Native advertising is growing in confidence as marketers look to make successful, discreet, and direct impacts on their target consumers.

Native advertising is beginning to gather momentum; a marketing presence that is increasing in volume but more importantly, improving its impact. To advertise natively requires true self-brand awareness but more significantly, detailed awareness of the target consumers, going beyond their stereotypical consumption patterns or archetypal behavioural habits but instead into a world where advertisers must be one with the consumer, appreciating them as an individual rather than a bracketed demographic or socio-economic group.

This is native advertising far beyond a piece of PR tabloid in the evening press that’s selling readers a synthetic story involving a vacuum cleaner or the latest camera-phone — this is native advertising that integrates seamlessly with the content that the demographic or individual will happily consume.

The blogosphere is constantly expanding and it’s where the native advertising seed can be sewn. Prolific bloggers are the gatekeepers to young and dynamic consumers, paving the way for effective native advertising.

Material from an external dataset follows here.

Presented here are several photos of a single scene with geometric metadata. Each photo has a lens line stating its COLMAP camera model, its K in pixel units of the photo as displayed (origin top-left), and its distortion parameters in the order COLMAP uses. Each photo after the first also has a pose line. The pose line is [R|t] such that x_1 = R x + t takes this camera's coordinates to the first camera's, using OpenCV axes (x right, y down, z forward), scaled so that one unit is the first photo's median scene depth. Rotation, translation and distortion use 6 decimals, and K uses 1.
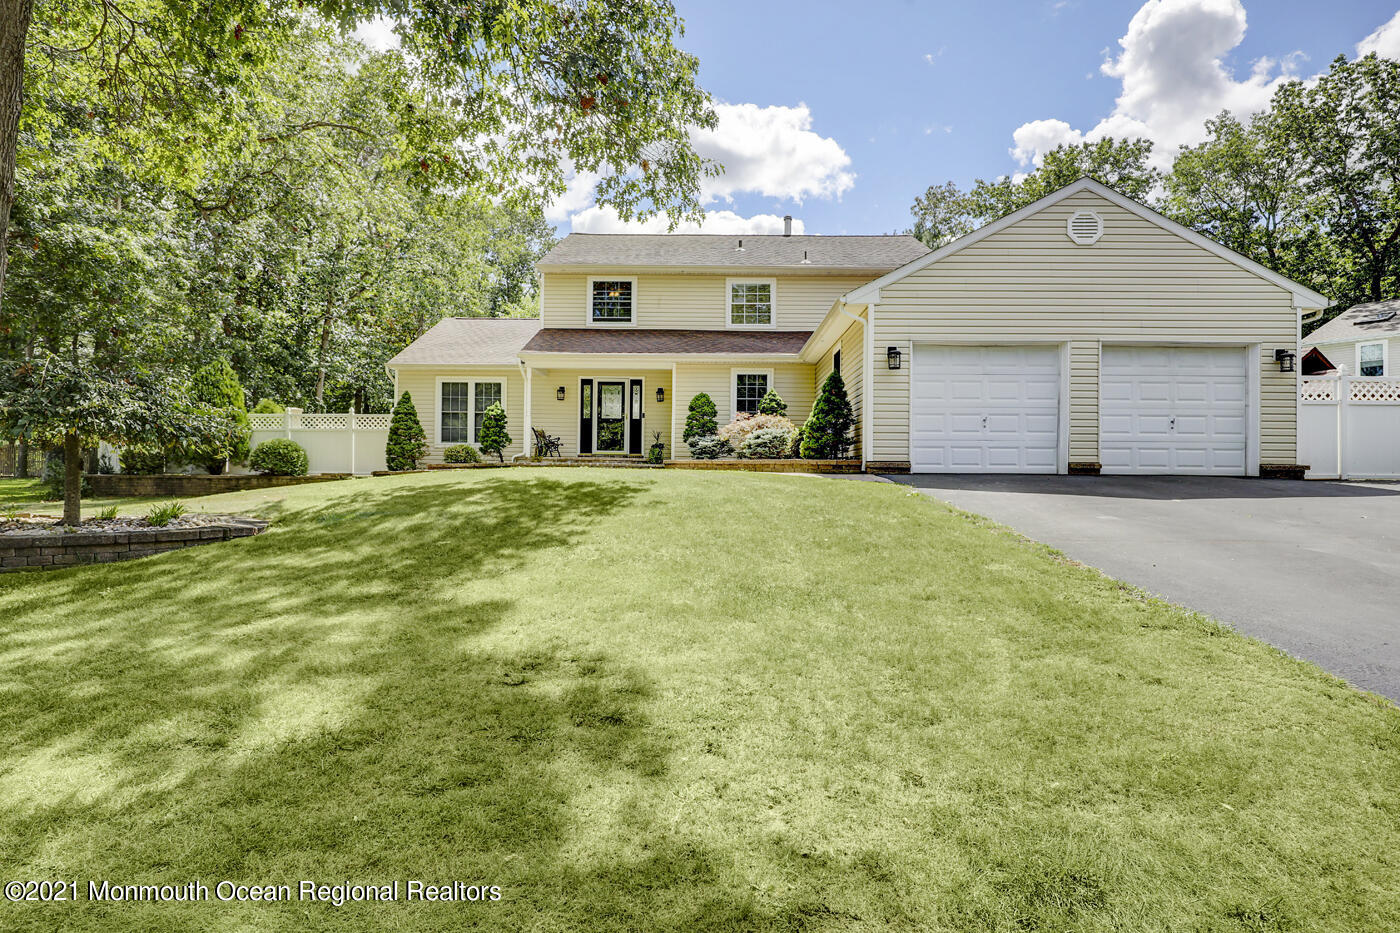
lens RADIAL K [[748.6, 0, 707.1], [0, 748.6, 474.4], [0, 0, 1]] dist [0.001629, 0.002171]
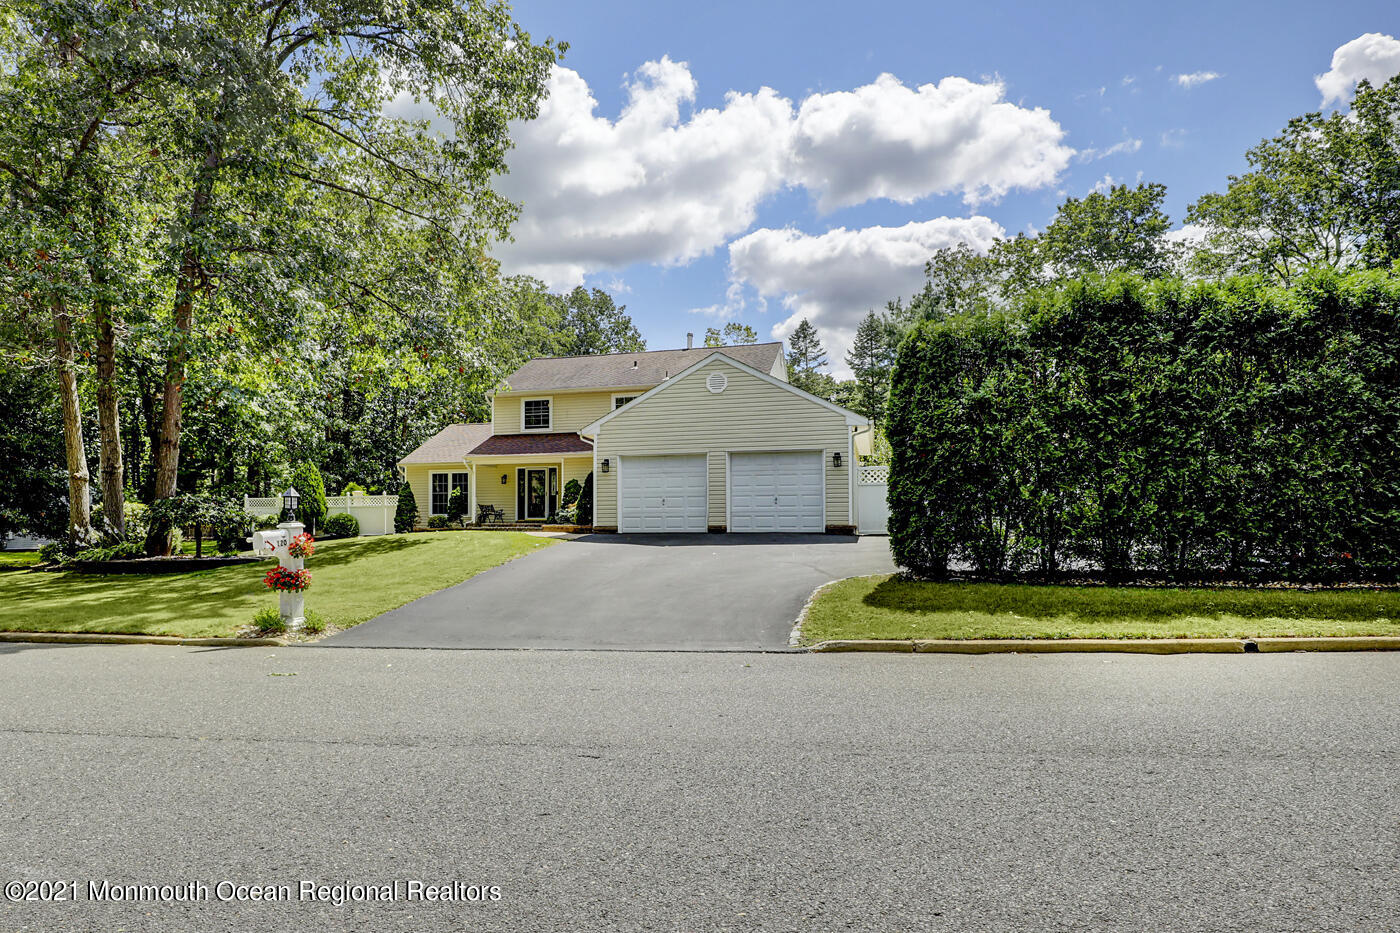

Blogs reach out to consumers with disposable income, readers have time, interests, and hobbies, which usually translates into the perfect customer.

Flickr
via Flickr

This form of marketing raises serious challenges, however. It’s unlikely (as an agency or copywriter) that you’ll be able to pay a newspaper or tabloid for effective and successful native advertising. Established publications will not jeopardise the credibility of their articles to help sell your product or service because their reputation means more to them and besides, journalists and columnist’s alike, will not appreciate the detail of your target consumer. Bloggers will be more inclined to allow native advertising within their work since it raises the profile of their articles, offers financial support, and the products are usually of their interest anyway.

Take Apple, for example. Their products have been disseminated on every demographic level, meeting the needs of millennials, urbanites, and over-50s. This, of course, is thanks to a number of marketing reasons: their big budget campaigns have allowed and enabled them to become one of the biggest companies in the Western World, but it’s the brand equity, at ground level, that makes Apple’s brand-image so significantly solid and impenetrable.

Bloggers discuss hipster trends alongside iPhones, independent coffee shops are accompanied by Macbooks and messaging fellow socialites via the ever-present iMessage, all under the watchful eye of Apple’s target consumer. This is intelligent native advertising. Savvy readers will spot an overworked promotion or an underdeveloped insight but they’ll genuinely enjoy well-researched tabloid from a voice similar to their own; one that understands and appreciates their likes, dislikes, and aspirations.